Friday, October 03, 2003

 

Conflicted

A message from a reader: "I'm confused. Where do you stand? In one issue you defend the US against accusations of imperialism in another you talk of our oil politics. You defend the attack on Iraq but complain of lack of thinking and exit strategy. Kindly explain." Let us explore, or populate our matrix.

In the immortal words of Robert DeNiro, as he removed the barrel of his gun from Billy Crystal's left nostril, I am deeply conflicted. Note, though, that mine is a common condition these days. Anyone who can retain clear vision and unwavering consistency today is frozen in his tracks. As Heraclitus recognized 2,500 years ago, the law of nature is that everything changes, and so do we, and our opinions.

Having been registered at the polls for three parties at various times, and being an issue-oriented line-crossing voter over the last half-century, I recognize all this in myself and others. More importantly, there is a broad zone between contrary ideas that allows for compromises. Moreover, this homogenized middle-of-the-road “unprincipled” voter, becried equally by the Greens, the religious radicals and deep conservatives, is the salvation of the country, if not the world. Are we unprincipled, in the words of the Old Curmudgeon, a strict constructionist Constitutional lawyer? An anti-death penalty rabbi willing to make the concession in the case of Bundy, Senator Goodman admitting the need for the ultimate penalty for those already under life imprisonment sentences who murder guards and inmates with impunity – are they unprincipled? I think not.

Homeland defense? Even the ACLU lawyers who point out arrests and long imprisonment of suspected terrorists admit need for some defenses that transgress the law, while decrying Ashcroft's Patriot Act extremes. Stereotyping? All police work involves matching current crimes to comparables. Note Justice Jackson's dictum: "Defense of the Bill of Rights is no excuse for national suicide."

Instant democracy for Iraq, and US withdrawal? Yeah, that'll bring on the rule of the Shiite majority, a rule by sharia law, and revolt of the Kurds and Sunnis, a recipe for bloody new wars and unrest throughout the MidEast. Is the peace solution for the MidEast to deport Arafat the terrorist supporter and pacify the Palestinians? Remember the words of Prince Bandar , the Saudi ambassador, who aided Clinton in the 1999 Camp David negotiations, when Barak gave away 92 % of the Green zone and East Jerusalem?

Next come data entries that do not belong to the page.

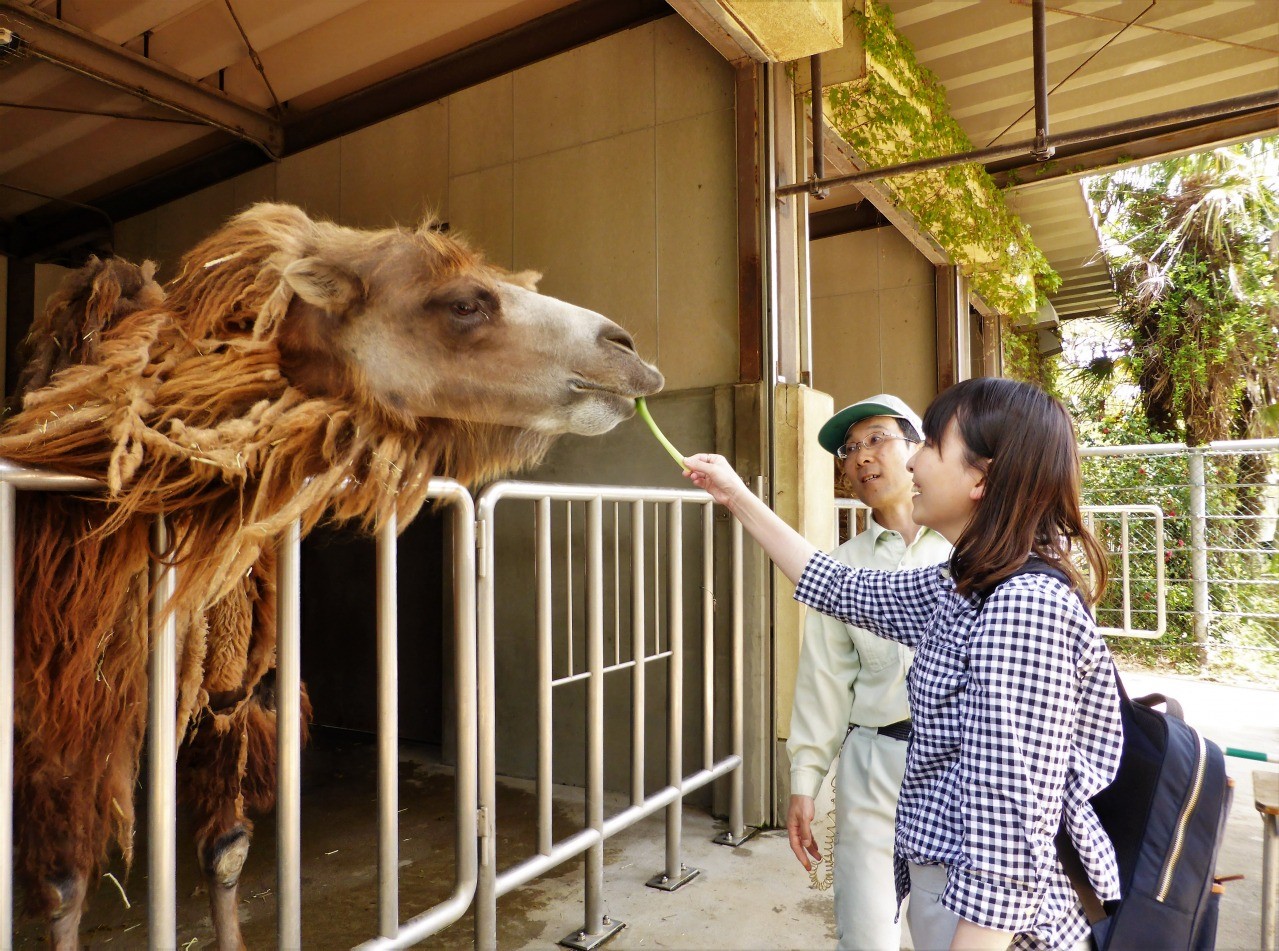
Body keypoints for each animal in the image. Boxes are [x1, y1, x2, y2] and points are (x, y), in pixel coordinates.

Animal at [0, 201, 659, 951]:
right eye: (464, 303)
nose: (628, 351)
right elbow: (64, 884)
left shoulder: (228, 687)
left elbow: (225, 849)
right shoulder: (65, 701)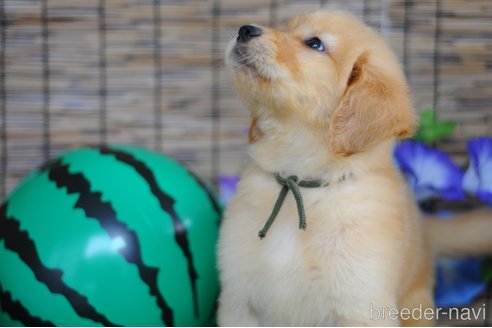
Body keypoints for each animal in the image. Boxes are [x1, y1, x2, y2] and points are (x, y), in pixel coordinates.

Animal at [219, 9, 492, 326]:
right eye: (286, 28)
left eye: (315, 44)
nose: (245, 30)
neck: (302, 181)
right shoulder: (239, 302)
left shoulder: (360, 306)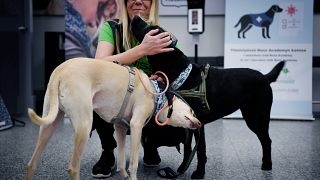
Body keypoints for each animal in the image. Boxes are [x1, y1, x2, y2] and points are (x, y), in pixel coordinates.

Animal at [26, 58, 200, 180]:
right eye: (192, 110)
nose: (199, 124)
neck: (155, 92)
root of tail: (60, 72)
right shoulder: (136, 126)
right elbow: (134, 162)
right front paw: (132, 177)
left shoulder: (120, 129)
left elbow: (122, 160)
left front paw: (124, 176)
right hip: (84, 127)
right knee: (73, 168)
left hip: (48, 126)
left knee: (31, 164)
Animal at [130, 15, 284, 179]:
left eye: (150, 28)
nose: (136, 17)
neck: (181, 73)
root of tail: (265, 77)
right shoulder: (188, 122)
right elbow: (188, 148)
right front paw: (183, 168)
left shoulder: (199, 124)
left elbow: (200, 151)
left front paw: (199, 172)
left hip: (256, 117)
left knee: (267, 140)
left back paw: (267, 164)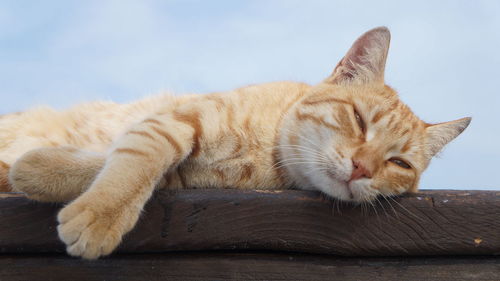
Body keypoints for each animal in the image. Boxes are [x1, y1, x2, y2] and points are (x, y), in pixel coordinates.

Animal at [0, 26, 468, 258]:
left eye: (399, 164)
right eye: (358, 119)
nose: (362, 168)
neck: (263, 155)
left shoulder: (186, 178)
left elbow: (118, 165)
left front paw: (38, 170)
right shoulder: (176, 120)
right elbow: (137, 158)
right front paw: (100, 213)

Arafat walked around the camp, holding his head and crying: "I cannot, I cannot, they will kill me and my family!" There may still be room for compromise.

Now the big one - can we condone the neocons and the Bush administration attacking Iraq, using spurious WMD and nuclear threat scenarios and references to 9/11 to justify their actions? Not really? But what about the Baathist tortures of their Iraqi opponents, the genocide of their own non-Sunni groups, Saddam's unabashed paymaster role in Palestinian terrorist financing, the continued threat to our ally Israel? What about need to show our muscle to Iran and North Korea, the incipient nuclear weapon powers on the track of blackmailing the world? What about the majority of Iraqis, exemplified by Salaam Pax, the pre-war Baghdad blogger, who wants us out but states than in 10 years Iraq will be a model country, thanks to our incursion?

The defining domestic knife edge issues are ambivalent too. Abortion, women's rights to their own bodies? Feminists do not condone unfettered abortion rights, and some right-to-lifers permit abortions for certain life and death and rape situations, and the rest of us have our own zones of compromise.

Gun control? Under certain conditions guns in the house are acceptable for all parties (hunting); again, the demilitarized zone of compromise is indefinite. Root for the caribou but neglect the spotted owl? Quelle contradiction, but I can defend. The size of the Alaskan oil reserve and the cost of exploration do not make economic sense.

Globalism? The world cannot exist without it, we have become totally interdependent. Yet, should the US firms export manual jobs to Mexico and China and Cambodia, and outsource high technology jobs to India, Russia and Pakistan, losing incomes for both middle class and laboring class Americans? There is a Chicago economist who claims that while we lost 10M jobs, we added 40M in the past 10 years. I don't think so. More power to the NJ senator who passed the law taking jobs from IT contractors who go offshore. Ethnicity vs assimilation? Retain your ethnicity, but ethnic politics and history interpretations are divisive.

Tax cuts for those who invest in business expansion, and can create jobs? Nah, I don't think it computes. So far there are no results for the needy.

If you detect a yearning for compromise. I’ll gladly accept the opprobrium of the ideologues and fanatics, I'll be glad to be the lukewarm, to be spit out by the fussy, and will always see the half-full vessel, even if only the bottom of the cup is wet. As to Heraclitus and the laws of change, I offer the words of Rabbi Daniel Alder, that the love of God, love of your neighbors, decency and humanity are the immutables that must remain constant in this world of changes that we have been condemned to.